→ Your assignment
Copy out the rows below, swapping every "Künstliche Intelligenz" for "KI" and keeping everything else the same. Leave the pictures out of your answer.
━━━━━ Data to use ━━━━━
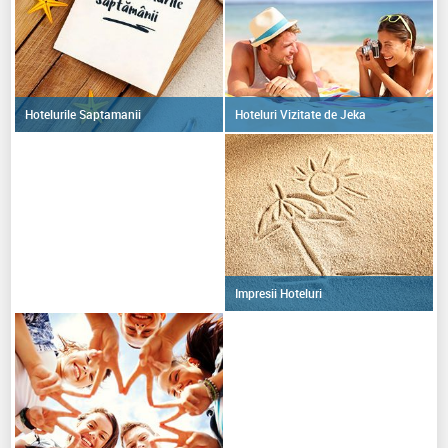
Hoteluri Vizitate de Jeka
Hotelurile Saptamanii
Impresii Hoteluri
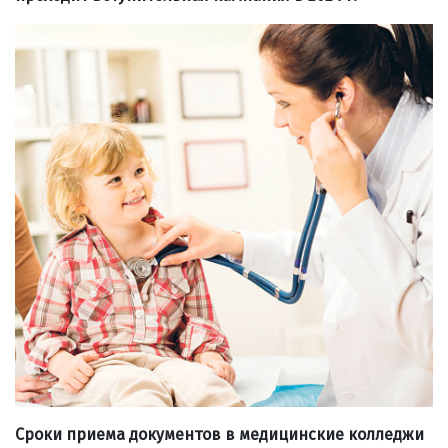
Сроки приема документов в медицинские колледжи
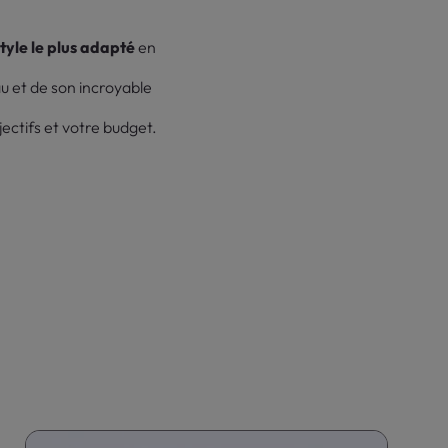
tyle le plus adapté
en
 et de son incroyable
ectifs et votre budget.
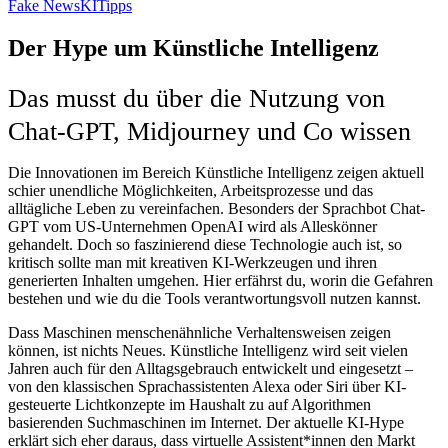
Fake News
KI
Tipps
Der Hype um Künstliche Intelligenz
Das musst du über die Nutzung von
Chat-GPT, Midjourney und Co wissen
Die Innovationen im Bereich Künstliche Intelligenz zeigen aktuell
schier unendliche Möglichkeiten, Arbeitsprozesse und das
alltägliche Leben zu vereinfachen. Besonders der Sprachbot Chat-
GPT vom US-Unternehmen OpenAI wird als Alleskönner
gehandelt. Doch so faszinierend diese Technologie auch ist, so
kritisch sollte man mit kreativen KI-Werkzeugen und ihren
generierten Inhalten umgehen. Hier erfährst du, worin die Gefahren
bestehen und wie du die Tools verantwortungsvoll nutzen kannst.
Dass Maschinen menschenähnliche Verhaltensweisen zeigen
können, ist nichts Neues. Künstliche Intelligenz wird seit vielen
Jahren auch für den Alltagsgebrauch entwickelt und eingesetzt –
von den klassischen Sprachassistenten Alexa oder Siri über KI-
gesteuerte Lichtkonzepte im Haushalt zu auf Algorithmen
basierenden Suchmaschinen im Internet. Der aktuelle KI-Hype
erklärt sich eher daraus, dass virtuelle Assistent*innen den Markt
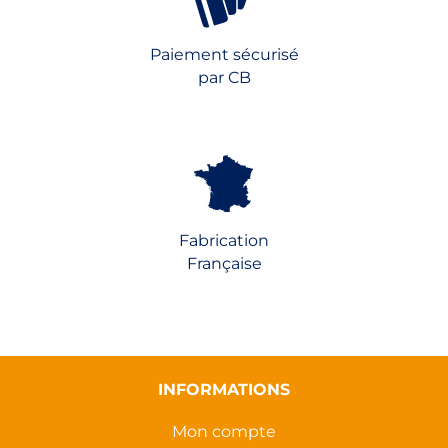
Paiement sécurisé
par CB
Fabrication
Française
INFORMATIONS
Mon compte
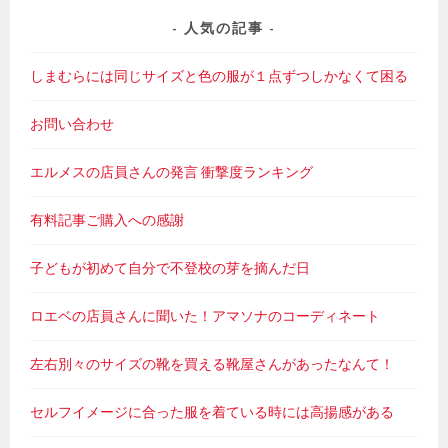
人気の記事
しまむらには同じサイズと色の服が１点ずつしかなくて困る
お問い合わせ
エルメスの店員さんの発言 衝撃度ランキング
有料記事ご購入への感謝
子どもが初めて自分で不登校の芽を摘んだ日
ロエベの店員さんに聞いた！アマソナのコーディネート
左右別々のサイズの靴を買える靴屋さんがあったなんて！
セルフイメージに合った服を着ている時には高揚感がある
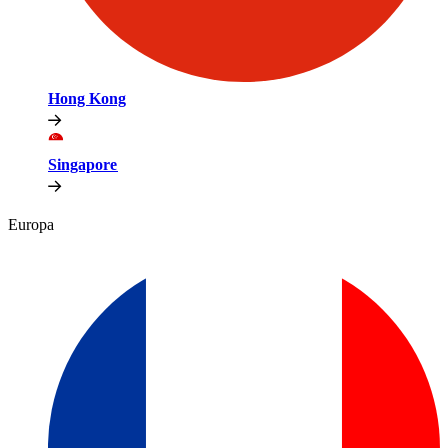
Hong Kong​​
Singapore​​
Europa​​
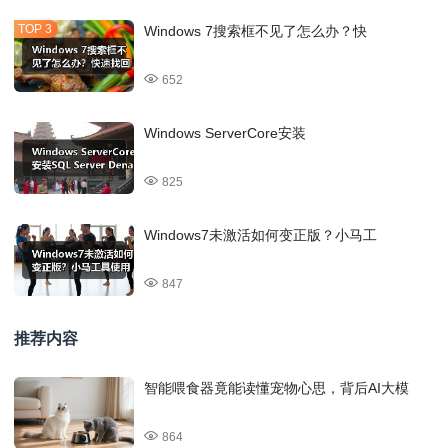
Windows 7搜索框不见了怎么办？快
652
Windows ServerCore安装
825
Windows7未激活如何变正版？小马工
847
推荐内容
智能喂食器竟能读懂宠物心思，背后AI大模
864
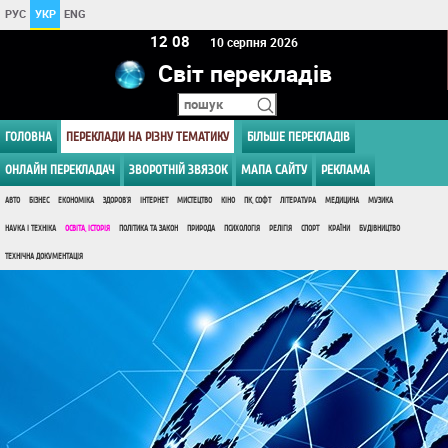
РУС
УКР
ENG
12:08
10 серпня 2026
Світ перекладів
ГОЛОВНА
ПЕРЕКЛАДИ НА РІЗНУ ТЕМАТИКУ
БІЛЬШЕ ПЕРЕКЛАДІВ
ОНЛАЙН ПЕРЕКЛАДАЧ
ЗВОРОТНІЙ ЗВЯЗОК
МАПА САЙТУ
РЕКЛАМА
АВТО
БІЗНЕС
ЕКОНОМІКА
ЗДОРОВ'Я
ІНТЕРНЕТ
МИСТЕЦТВО
КІНО
ПК, СОФТ
ЛІТЕРАТУРА
МЕДИЦИНА
МУЗИКА
НАУКА І ТЕХНІКА
ОСВІТА, ІСТОРІЯ
ПОЛІТИКА ТА ЗАКОН
ПРИРОДА
ПСИХОЛОГІЯ
РЕЛІГІЯ
СПОРТ
КРАЇНИ
БУДІВНИЦТВО
ТЕХНІЧНА ДОКУМЕНТАЦІЯ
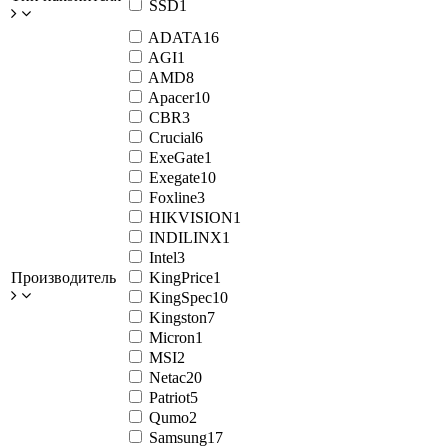
SSD
1
ADATA
16
AGI
1
AMD
8
Apacer
10
CBR
3
Crucial
6
ExeGate
1
Exegate
10
Foxline
3
HIKVISION
1
INDILINX
1
Intel
3
Производитель
KingPrice
1
KingSpec
10
Kingston
7
Micron
1
MSI
2
Netac
20
Patriot
5
Qumo
2
Samsung
17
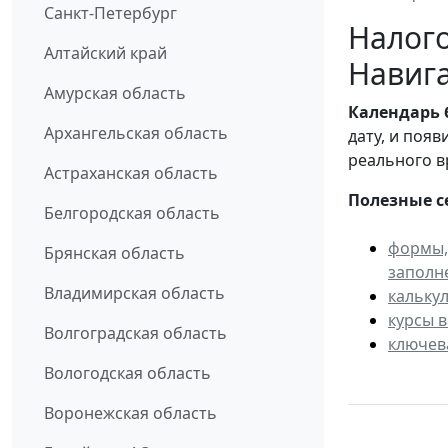
Санкт-Петербург
Налого
Алтайский край
Навига
Амурская область
Календарь
Архангельская область
дату, и поя
реального в
Астраханская область
Полезные с
Белгородская область
формы,
Брянская область
заполн
Владимирская область
кальку
курсы 
Волгоградская область
ключев
Вологодская область
Воронежская область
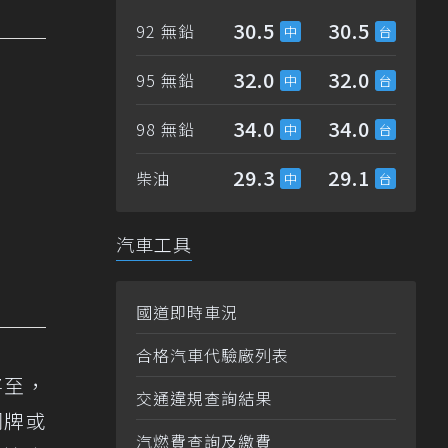
30.5
30.5
92 無鉛
32.0
32.0
95 無鉛
34.0
34.0
98 無鉛
29.3
29.1
柴油
汽車工具
國道即時車況
合格汽車代驗廠列表
將至，
交通違規查詢結果
同牌或
汽燃費查詢及繳費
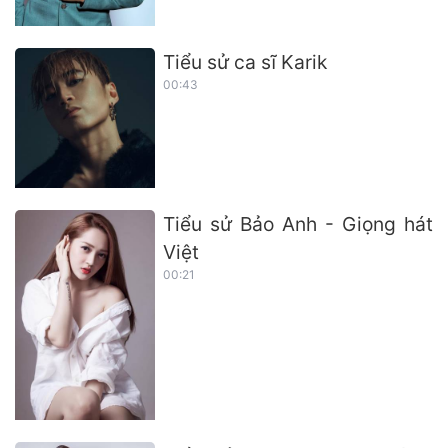
Tiểu sử ca sĩ Karik
00:43
Tiểu sử Bảo Anh - Giọng hát
Việt
00:21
━━━━━
→ The answer
Hoteluri Vizitate de Jeka
Hotelurile Saptamanii
Impresii Hoteluri
Сроки приема документов в медицинские колледжи
tyle le plus adapté
en
 et de son incroyable
ectifs et votre budget.
Fake News
KI
Tipps
Der Hype um KI
Das musst du über die Nutzung von
Chat-GPT, Midjourney und Co wissen
Die Innovationen im Bereich KI zeigen aktuell
schier unendliche Möglichkeiten, Arbeitsprozesse und das
alltägliche Leben zu vereinfachen. Besonders der Sprachbot Chat-
GPT vom US-Unternehmen OpenAI wird als Alleskönner
gehandelt. Doch so faszinierend diese Technologie auch ist, so
kritisch sollte man mit kreativen KI-Werkzeugen und ihren
generierten Inhalten umgehen. Hier erfährst du, worin die Gefahren
bestehen und wie du die Tools verantwortungsvoll nutzen kannst.
Dass Maschinen menschenähnliche Verhaltensweisen zeigen
können, ist nichts Neues. KI wird seit vielen
Jahren auch für den Alltagsgebrauch entwickelt und eingesetzt –
von den klassischen Sprachassistenten Alexa oder Siri über KI-
gesteuerte Lichtkonzepte im Haushalt zu auf Algorithmen
basierenden Suchmaschinen im Internet. Der aktuelle KI-Hype
erklärt sich eher daraus, dass virtuelle Assistent*innen den Markt
Paiement sécurisé
par CB
Fabrication
Française
INFORMATIONS
Mon compte
人気の記事
しまむらには同じサイズと色の服が１点ずつしかなくて困る
お問い合わせ
エルメスの店員さんの発言 衝撃度ランキング
有料記事ご購入への感謝
子どもが初めて自分で不登校の芽を摘んだ日
ロエベの店員さんに聞いた！アマソナのコーディネート
左右別々のサイズの靴を買える靴屋さんがあったなんて！
セルフイメージに合った服を着ている時には高揚感がある
Hong Kong​​
Singapore​​
Europa​​
Windows 7搜索框不见了怎么办？快
652
Windows ServerCore安装
825
Windows7未激活如何变正版？小马工
847
推荐内容
智能喂食器竟能读懂宠物心思，背后AI大模
864
РУС
УКР
ENG
12:08
10 серпня 2026
Світ перекладів
ГОЛОВНА
ПЕРЕКЛАДИ НА РІЗНУ ТЕМАТИКУ
БІЛЬШЕ ПЕРЕКЛАДІВ
ОНЛАЙН ПЕРЕКЛАДАЧ
ЗВОРОТНІЙ ЗВЯЗОК
МАПА САЙТУ
РЕКЛАМА
АВТО
БІЗНЕС
ЕКОНОМІКА
ЗДОРОВ'Я
ІНТЕРНЕТ
МИСТЕЦТВО
КІНО
ПК, СОФТ
ЛІТЕРАТУРА
МЕДИЦИНА
МУЗИКА
НАУКА І ТЕХНІКА
ОСВІТА, ІСТОРІЯ
ПОЛІТИКА ТА ЗАКОН
ПРИРОДА
ПСИХОЛОГІЯ
РЕЛІГІЯ
СПОРТ
КРАЇНИ
БУДІВНИЦТВО
ТЕХНІЧНА ДОКУМЕНТАЦІЯ
SSD
1
ADATA
16
AGI
1
AMD
8
Apacer
10
CBR
3
Crucial
6
ExeGate
1
Exegate
10
Foxline
3
HIKVISION
1
INDILINX
1
Intel
3
Производитель
KingPrice
1
KingSpec
10
Kingston
7
Micron
1
MSI
2
Netac
20
Patriot
5
Qumo
2
Samsung
17
Санкт-Петербург
Налого
Алтайский край
Навига
Амурская область
Календарь
Архангельская область
дату, и поя
реального в
Астраханская область
Полезные с
Белгородская область
формы,
Брянская область
заполн
Владимирская область
кальку
курсы 
Волгоградская область
ключев
Вологодская область
Воронежская область
30.5
30.5
92 無鉛
32.0
32.0
95 無鉛
34.0
34.0
98 無鉛
29.3
29.1
柴油
汽車工具
國道即時車況
合格汽車代驗廠列表
將至，
交通違規查詢結果
同牌或
汽燃費查詢及繳費
Tiểu sử ca sĩ Karik
00:43
Tiểu sử Bảo Anh - Giọng hát
Việt
00:21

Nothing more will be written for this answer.